Does the script needs to be changed.

<?php
  #Check error codes 
   if($result == 0){
      // unsuccessful login
      echo "<p class='genmed'>You could not be logged in. 
            You must be logged in to view this page.</p>";
  echo "<p class='genmed'> $user_name $password</p>";
      exit;
   }   
?>

 

to this

<?php
  #Check error codes 
   if($result === false){
      // unsuccessful login
      echo "<p class='genmed'>You could not be logged in. 
            You must be logged in to view this page.</p>";
  echo "<p class='genmed'> $user_name $password</p>";
      exit;
   }   
?>

 

Since there is no number being returned

 

return 0

return 1 etc..

 

*bump*

[per1os]

Not necessarily. 0 is considered to be false unless you use the === operator.

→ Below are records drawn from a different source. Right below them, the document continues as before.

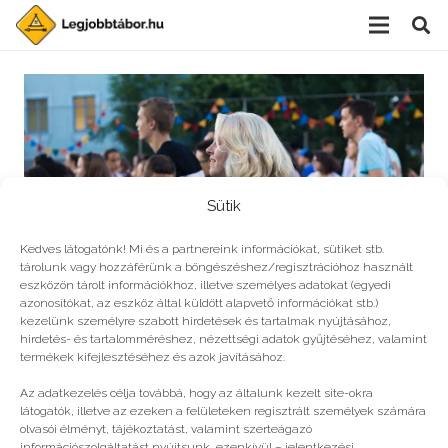
Sütik
Kedves látogatónk! Mi és a partnereink információkat, sütiket stb.
tárolunk vagy hozzáférünk a böngészéshez/regisztrációhoz használt
eszközön tárolt információkhoz, illetve személyes adatokat (egyedi
azonosítókat, az eszköz által küldött alapvető információkat stb.)
kezelünk személyre szabott hirdetések és tartalmak nyújtásához,
hirdetés- és tartalomméréshez, nézettségi adatok gyűjtéséhez, valamint
Szuper nyári gyerekprogramok
termékek kifejlesztéséhez és azok javításához.
Az adatkezelés célja továbbá, hogy az általunk kezelt site-okra
látogatók, illetve az ezeken a felületeken regisztrált személyek számára
olvasói élményt, tájékoztatást, valamint szerteágazó
információszolgáltatást nyújtsunk, ezenkívül – jelentkezési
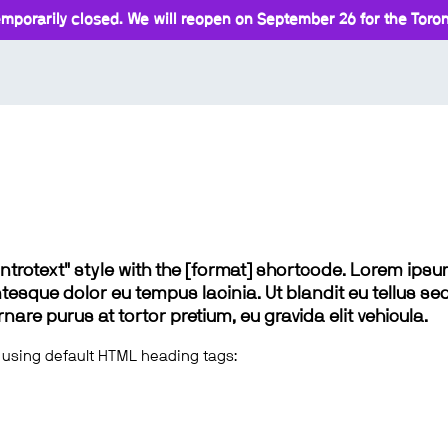
mporarily closed. We will reopen on September 26 for the Toront
 "introtext" style with the [format] shortcode. Lorem ip
lentesque dolor eu tempus lacinia. Ut blandit eu tellus sed
e purus at tortor pretium, eu gravida elit vehicula.
 using default HTML heading tags:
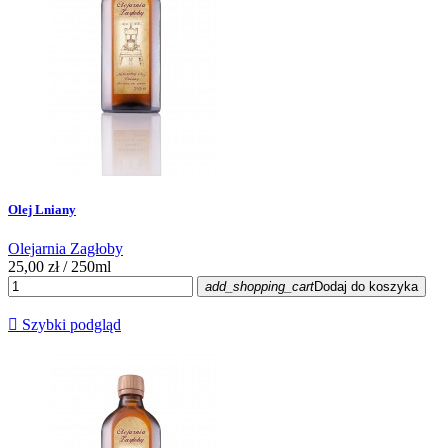
Olej Lniany
Olejarnia Zagłoby
25,00 zł
/ 250ml
add_shopping_cart
Dodaj do koszyka

Szybki podgląd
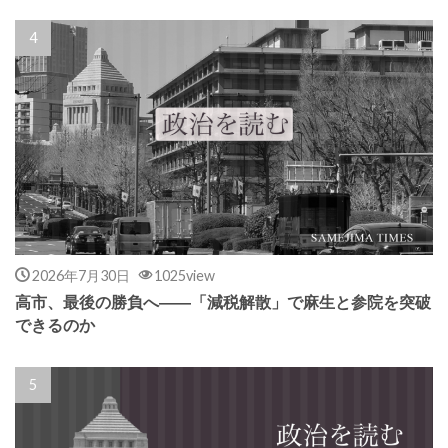
2026年7月30日
1025view
高市、最後の勝負へ――「減税解散」で麻生と参院を突破
できるのか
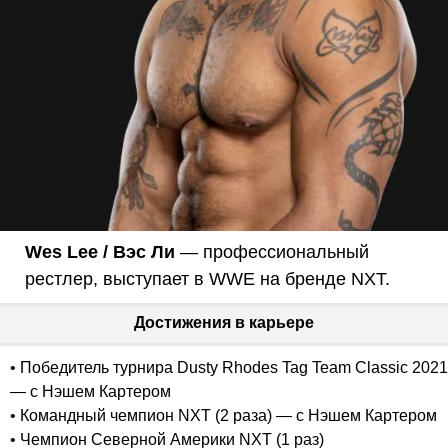
Wes Lee / Вэс Ли
— профессиональный
рестлер, выступает в WWE на бренде NXT.
Достижения в карьере
• Победитель турнира Dusty Rhodes Tag Team Classic 2021
— с Нэшем Картером
• Командный чемпион NXT (2 раза) — с Нэшем Картером
• Чемпион Северной Америки NXT (1 раз)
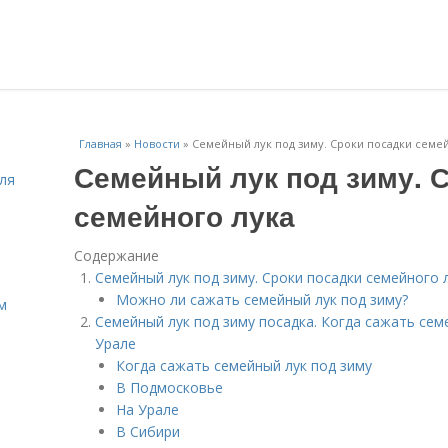
Главная
»
Новости
»
Семейный лук под зиму. Сроки посадки семе
Семейный лук под зиму. 
ля
семейного лука
Содержание
Семейный лук под зиму. Сроки посадки семейного 
Можно ли сажать семейный лук под зиму?
м
Семейный лук под зиму посадка. Когда сажать сем
Урале
Когда сажать семейный лук под зиму
В Подмосковье
На Урале
В Сибири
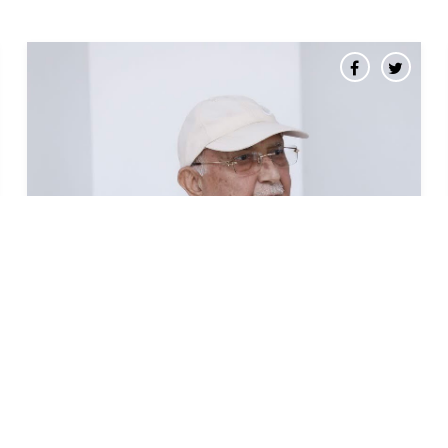
देश प्रतिगामी, फाँसीवादी बाटोमा जान सक्दैनः
अध्यक्ष ओली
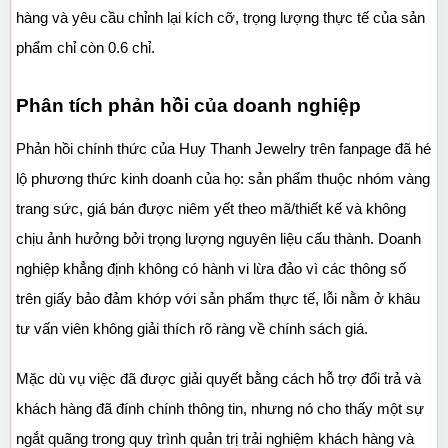
hàng và yêu cầu chỉnh lại kích cỡ, trọng lượng thực tế của sản 
phẩm chỉ còn 0.6 chỉ.
Phân tích phản hồi của doanh nghiệp
Phản hồi chính thức của Huy Thanh Jewelry trên fanpage đã hé 
lộ phương thức kinh doanh của họ: sản phẩm thuộc nhóm vàng 
trang sức, giá bán được niêm yết theo mã/thiết kế và không 
chịu ảnh hưởng bởi trọng lượng nguyên liệu cấu thành. Doanh 
nghiệp khẳng định không có hành vi lừa đảo vì các thông số 
trên giấy bảo đảm khớp với sản phẩm thực tế, lỗi nằm ở khâu 
tư vấn viên không giải thích rõ ràng về chính sách giá.
Mặc dù vụ việc đã được giải quyết bằng cách hỗ trợ đổi trả và 
khách hàng đã đính chính thông tin, nhưng nó cho thấy một sự 
ngắt quãng trong quy trình quản trị trải nghiệm khách hàng và 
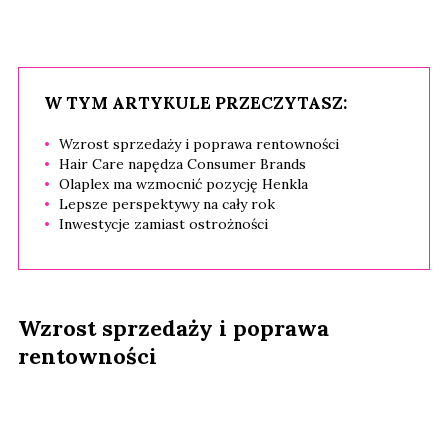
W TYM ARTYKULE PRZECZYTASZ:
Wzrost sprzedaży i poprawa rentowności
Hair Care napędza Consumer Brands
Olaplex ma wzmocnić pozycję Henkla
Lepsze perspektywy na cały rok
Inwestycje zamiast ostrożności
Wzrost sprzedaży i poprawa
rentowności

Here is how I would do it instead.

 

<?php
  #Check error codes 
   if (!$result){
      // unsuccessful login
      echo "<p class='genmed'>You could not be logged in. 
            You must be logged in to view this page.</p>";
  echo "<p class='genmed'> $user_name $password</p>";
      exit;
   }   
?>

 

No need to really "set" a condition when that will work just as well.